The only minor surprise was that it did not go to Suva, where it would probably have had a longer term future, but World Rugby sets rules. So there it is; London, Paris, Hong Kong, Vegas, Sydney and, um, Hamilton. All the glamour.
The sharp rise and fall of the Wellington Sevens will probably form the subject of PhDs in years to come. The dress-up theme was organic. In its second year patrons suddenly went dressed up in Hawaiian shirts, and from there on it got creative.
For a decade it was the festival weekend on the New Zealand sporting calendar. But with the advent of the Auckland Nines occurring the year after a crack-down on public drunkenness it was the perfect storm.
And how people seemed to extract an inflated sense of schadenfreude over it all is something that also needs to be covered off in the thesis mentioned above.
But the approach of having four distinct areas appealing to the varying groups of punters means that the various strands of Sevens supporters can each enjoy themselves without getting in the way of each other. It also means the police effort can be more focussed and leave the less obnoxious patrons alone; which was a real criticism of policing in Wellington in the 2014-6 years.

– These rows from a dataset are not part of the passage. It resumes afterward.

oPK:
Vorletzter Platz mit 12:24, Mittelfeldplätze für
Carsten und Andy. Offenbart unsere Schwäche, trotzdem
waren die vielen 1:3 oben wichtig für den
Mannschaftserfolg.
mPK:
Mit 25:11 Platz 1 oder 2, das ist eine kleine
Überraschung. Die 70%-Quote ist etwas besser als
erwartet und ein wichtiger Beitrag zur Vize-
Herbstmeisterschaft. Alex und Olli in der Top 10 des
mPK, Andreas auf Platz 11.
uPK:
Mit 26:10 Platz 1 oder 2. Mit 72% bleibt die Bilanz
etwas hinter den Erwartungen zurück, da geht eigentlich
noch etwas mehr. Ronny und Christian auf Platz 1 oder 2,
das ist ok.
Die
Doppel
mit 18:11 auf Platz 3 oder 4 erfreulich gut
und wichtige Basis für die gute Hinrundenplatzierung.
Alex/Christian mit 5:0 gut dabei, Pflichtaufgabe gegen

There will be no need to breathalyse everyone on entry when there is only one stand to worry about.
And with the sideshow of the off the field issues gone, people will be able to focus more on the actual sevens. After all, New Zealand are the defending World Cup Sevens champions, and are the favourites to win the World Rugby Sevens Series in 2018.
The novelty factor, the demise of Duco, and a concerted effort from the people of Hamilton mean that 2018 is likely to be a success.
It’s the years after that which will be the bigger challenge. Just a shame there won’t be a parallel women’s tournament going on; because that’s where New Zealand’s real strength is in the sport.